Task goal
Rewrite every one of the lines below with "common name" renamed to "vernacular name" wherever it occurs, and leave all other text unchanged.

::::

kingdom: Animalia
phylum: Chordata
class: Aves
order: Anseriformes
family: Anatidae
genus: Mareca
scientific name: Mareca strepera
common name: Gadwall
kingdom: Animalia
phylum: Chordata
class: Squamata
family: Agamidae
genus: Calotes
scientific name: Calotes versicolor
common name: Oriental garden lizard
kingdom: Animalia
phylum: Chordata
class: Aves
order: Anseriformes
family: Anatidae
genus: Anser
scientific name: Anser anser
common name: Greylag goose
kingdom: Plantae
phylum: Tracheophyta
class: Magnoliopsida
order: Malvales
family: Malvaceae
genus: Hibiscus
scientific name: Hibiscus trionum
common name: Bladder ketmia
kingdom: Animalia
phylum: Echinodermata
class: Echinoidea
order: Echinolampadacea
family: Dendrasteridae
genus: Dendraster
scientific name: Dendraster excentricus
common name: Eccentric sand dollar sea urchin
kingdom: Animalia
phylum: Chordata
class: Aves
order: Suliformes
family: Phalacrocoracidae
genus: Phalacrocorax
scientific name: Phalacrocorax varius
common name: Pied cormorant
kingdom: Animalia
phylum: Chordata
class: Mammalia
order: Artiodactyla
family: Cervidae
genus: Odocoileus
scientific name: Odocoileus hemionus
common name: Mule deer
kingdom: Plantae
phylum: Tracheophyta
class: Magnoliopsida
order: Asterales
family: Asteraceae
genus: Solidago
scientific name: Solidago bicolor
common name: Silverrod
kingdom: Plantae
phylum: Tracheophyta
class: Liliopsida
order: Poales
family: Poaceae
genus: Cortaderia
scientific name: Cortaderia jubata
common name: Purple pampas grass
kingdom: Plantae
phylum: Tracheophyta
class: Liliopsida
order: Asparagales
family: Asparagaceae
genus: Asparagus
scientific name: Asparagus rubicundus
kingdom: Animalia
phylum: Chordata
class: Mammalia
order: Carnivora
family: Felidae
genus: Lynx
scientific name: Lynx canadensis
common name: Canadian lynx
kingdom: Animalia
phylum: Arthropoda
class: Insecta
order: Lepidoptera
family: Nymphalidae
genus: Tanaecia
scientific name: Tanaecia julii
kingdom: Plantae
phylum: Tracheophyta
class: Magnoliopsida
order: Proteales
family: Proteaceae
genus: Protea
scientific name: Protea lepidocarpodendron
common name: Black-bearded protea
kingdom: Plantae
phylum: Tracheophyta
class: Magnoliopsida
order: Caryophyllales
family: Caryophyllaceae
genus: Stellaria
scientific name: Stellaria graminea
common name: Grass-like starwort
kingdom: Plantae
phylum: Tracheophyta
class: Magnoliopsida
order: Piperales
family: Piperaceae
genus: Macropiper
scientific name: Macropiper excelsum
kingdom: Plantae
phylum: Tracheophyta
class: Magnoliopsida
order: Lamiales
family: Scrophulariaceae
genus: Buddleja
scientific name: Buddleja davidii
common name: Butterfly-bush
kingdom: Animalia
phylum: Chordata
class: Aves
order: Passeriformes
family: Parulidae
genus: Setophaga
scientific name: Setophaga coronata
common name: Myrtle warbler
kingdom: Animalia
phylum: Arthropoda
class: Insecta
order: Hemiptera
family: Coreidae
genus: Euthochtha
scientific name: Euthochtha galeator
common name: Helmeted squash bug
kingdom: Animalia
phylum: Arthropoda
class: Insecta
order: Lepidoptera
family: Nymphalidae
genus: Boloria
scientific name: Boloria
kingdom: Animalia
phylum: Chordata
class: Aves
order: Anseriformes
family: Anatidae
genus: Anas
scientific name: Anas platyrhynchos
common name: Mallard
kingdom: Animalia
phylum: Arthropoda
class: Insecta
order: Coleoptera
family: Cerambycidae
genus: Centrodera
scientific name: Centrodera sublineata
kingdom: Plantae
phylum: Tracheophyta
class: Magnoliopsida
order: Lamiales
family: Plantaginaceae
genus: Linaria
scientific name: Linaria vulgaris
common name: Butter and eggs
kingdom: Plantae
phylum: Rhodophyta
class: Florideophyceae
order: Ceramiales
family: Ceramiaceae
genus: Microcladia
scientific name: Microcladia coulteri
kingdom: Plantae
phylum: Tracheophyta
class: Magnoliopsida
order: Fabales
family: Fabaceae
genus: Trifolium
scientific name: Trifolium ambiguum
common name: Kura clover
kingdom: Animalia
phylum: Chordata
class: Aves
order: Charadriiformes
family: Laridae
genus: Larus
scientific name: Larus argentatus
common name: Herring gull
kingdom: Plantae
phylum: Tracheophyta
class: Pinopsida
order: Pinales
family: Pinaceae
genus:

::::

Result
kingdom: Animalia
phylum: Chordata
class: Aves
order: Anseriformes
family: Anatidae
genus: Mareca
scientific name: Mareca strepera
vernacular name: Gadwall
kingdom: Animalia
phylum: Chordata
class: Squamata
family: Agamidae
genus: Calotes
scientific name: Calotes versicolor
vernacular name: Oriental garden lizard
kingdom: Animalia
phylum: Chordata
class: Aves
order: Anseriformes
family: Anatidae
genus: Anser
scientific name: Anser anser
vernacular name: Greylag goose
kingdom: Plantae
phylum: Tracheophyta
class: Magnoliopsida
order: Malvales
family: Malvaceae
genus: Hibiscus
scientific name: Hibiscus trionum
vernacular name: Bladder ketmia
kingdom: Animalia
phylum: Echinodermata
class: Echinoidea
order: Echinolampadacea
family: Dendrasteridae
genus: Dendraster
scientific name: Dendraster excentricus
vernacular name: Eccentric sand dollar sea urchin
kingdom: Animalia
phylum: Chordata
class: Aves
order: Suliformes
family: Phalacrocoracidae
genus: Phalacrocorax
scientific name: Phalacrocorax varius
vernacular name: Pied cormorant
kingdom: Animalia
phylum: Chordata
class: Mammalia
order: Artiodactyla
family: Cervidae
genus: Odocoileus
scientific name: Odocoileus hemionus
vernacular name: Mule deer
kingdom: Plantae
phylum: Tracheophyta
class: Magnoliopsida
order: Asterales
family: Asteraceae
genus: Solidago
scientific name: Solidago bicolor
vernacular name: Silverrod
kingdom: Plantae
phylum: Tracheophyta
class: Liliopsida
order: Poales
family: Poaceae
genus: Cortaderia
scientific name: Cortaderia jubata
vernacular name: Purple pampas grass
kingdom: Plantae
phylum: Tracheophyta
class: Liliopsida
order: Asparagales
family: Asparagaceae
genus: Asparagus
scientific name: Asparagus rubicundus
kingdom: Animalia
phylum: Chordata
class: Mammalia
order: Carnivora
family: Felidae
genus: Lynx
scientific name: Lynx canadensis
vernacular name: Canadian lynx
kingdom: Animalia
phylum: Arthropoda
class: Insecta
order: Lepidoptera
family: Nymphalidae
genus: Tanaecia
scientific name: Tanaecia julii
kingdom: Plantae
phylum: Tracheophyta
class: Magnoliopsida
order: Proteales
family: Proteaceae
genus: Protea
scientific name: Protea lepidocarpodendron
vernacular name: Black-bearded protea
kingdom: Plantae
phylum: Tracheophyta
class: Magnoliopsida
order: Caryophyllales
family: Caryophyllaceae
genus: Stellaria
scientific name: Stellaria graminea
vernacular name: Grass-like starwort
kingdom: Plantae
phylum: Tracheophyta
class: Magnoliopsida
order: Piperales
family: Piperaceae
genus: Macropiper
scientific name: Macropiper excelsum
kingdom: Plantae
phylum: Tracheophyta
class: Magnoliopsida
order: Lamiales
family: Scrophulariaceae
genus: Buddleja
scientific name: Buddleja davidii
vernacular name: Butterfly-bush
kingdom: Animalia
phylum: Chordata
class: Aves
order: Passeriformes
family: Parulidae
genus: Setophaga
scientific name: Setophaga coronata
vernacular name: Myrtle warbler
kingdom: Animalia
phylum: Arthropoda
class: Insecta
order: Hemiptera
family: Coreidae
genus: Euthochtha
scientific name: Euthochtha galeator
vernacular name: Helmeted squash bug
kingdom: Animalia
phylum: Arthropoda
class: Insecta
order: Lepidoptera
family: Nymphalidae
genus: Boloria
scientific name: Boloria
kingdom: Animalia
phylum: Chordata
class: Aves
order: Anseriformes
family: Anatidae
genus: Anas
scientific name: Anas platyrhynchos
vernacular name: Mallard
kingdom: Animalia
phylum: Arthropoda
class: Insecta
order: Coleoptera
family: Cerambycidae
genus: Centrodera
scientific name: Centrodera sublineata
kingdom: Plantae
phylum: Tracheophyta
class: Magnoliopsida
order: Lamiales
family: Plantaginaceae
genus: Linaria
scientific name: Linaria vulgaris
vernacular name: Butter and eggs
kingdom: Plantae
phylum: Rhodophyta
class: Florideophyceae
order: Ceramiales
family: Ceramiaceae
genus: Microcladia
scientific name: Microcladia coulteri
kingdom: Plantae
phylum: Tracheophyta
class: Magnoliopsida
order: Fabales
family: Fabaceae
genus: Trifolium
scientific name: Trifolium ambiguum
vernacular name: Kura clover
kingdom: Animalia
phylum: Chordata
class: Aves
order: Charadriiformes
family: Laridae
genus: Larus
scientific name: Larus argentatus
vernacular name: Herring gull
kingdom: Plantae
phylum: Tracheophyta
class: Pinopsida
order: Pinales
family: Pinaceae
genus:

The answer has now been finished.